Regulation of gene and protein expression in cardiac myocyte hypertrophy and apoptosis

Considerable efforts have been expended in elucidating the inter-cellular and intra-cellular signaling pathways which elicit cardiac myocyte hypertrophy or apoptosis, and in identifying the changes which are associated with the end-stage of the response. The challenge now is to link the two. Although some of the signaling effects will be the acute modulation of existing protein function, long-term effects which bring about and maintain the hypertrophic state or which culminate in cell death are mediated at the level of gene and protein expression. With the advances in micro-array technology and genome sequencing, it is now possible to obtain a picture of the global gene expression profile in myocytes or in whole heart which dictates the proteins which could be made. This is not the final picture since additional regulation at the level of translation modulates the relative proportions of each protein that can be made from the transcriptome. Even here, further regulation of protein stability and turnover means that ultimately it is still necessary to examine the proteome to determine what may cause the functional changes in a cell. Thus, in order to gain a full picture of events which regulate the response and gain some insight into possible points of intervention for therapy, it is necessary to examine gene expression, mRNA translation and protein expression in concert.

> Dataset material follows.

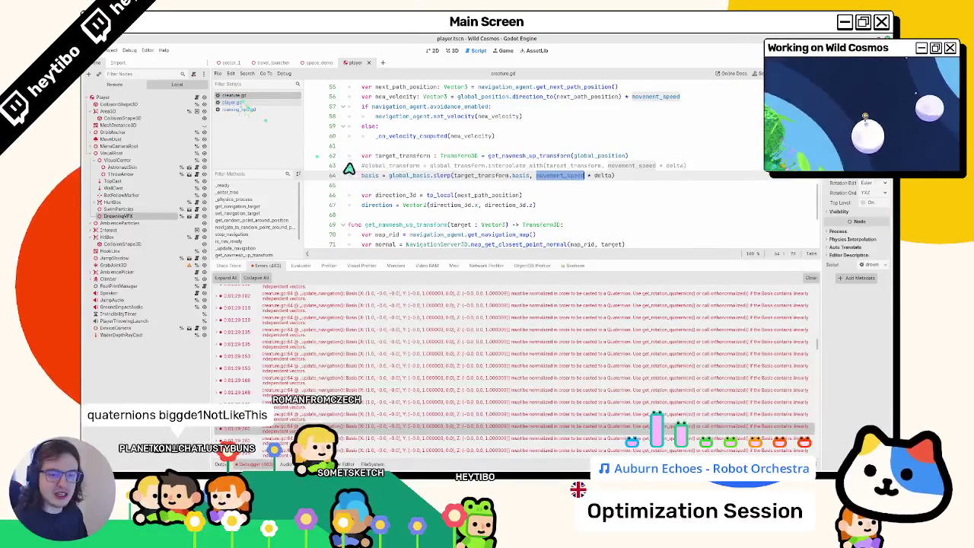
left_click(514, 168)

Using U0126 to dissect the role of the extracellular signal-regulated kinase 1/2 (ERK1/2) cascade in the regulation of gene expression by endothelin-1 in cardiac myocytes

The hypertrophic agonist endothelin-1 rapidly but transiently activates the extracellular signal-regulated kinase 1/2 (ERK1/2) cascade (and other signalling pathways) in cardiac myocytes, but the events linking this to hypertrophy are not understood. Using Affymetrix rat U34A microarrays, we identified the short-term (2-4 h) changes in gene expression induced in neonatal myocytes by endothelin-1 alone or in combination with the ERK1/2 cascade inhibitor, U0126. Expression of 15 genes was significantly changed by U0126 alone, and expression of an additional 78 genes was significantly changed by endothelin-1. Of the genes upregulated by U0126, four are classically induced through the aryl hydrocarbon receptor (AhR) by dioxins suggesting that U0126 activates the xenobiotic response element in cardiac myocytes potentially independently of effects on ERK1/2 signalling. The 78 genes showing altered expression with endothelin-1 formed five clusters: (i) three clusters showing upregulation by endothelin-1 according to time course (4 h > 2 h; 2 h > 4 h; 2 h approximately 4 h) with at least partial inhibition by U0126; (ii) a cluster of 11 genes upregulated by endothelin-1 but unaffected by U0126 suggesting regulation through signalling pathways other than ERK1/2; (iii) a cluster of six genes downregulated by endothelin-1 with attenuation by U0126. Thus, U0126 apparently activates the AhR in cardiac myocytes (which must be taken into account in protracted studies), but careful analysis allows identification of genes potentially regulated acutely via the ERK1/2 cascade. Our data suggest that the majority of changes in gene expression induced by endothelin-1 are mediated by the ERK1/2 cascade.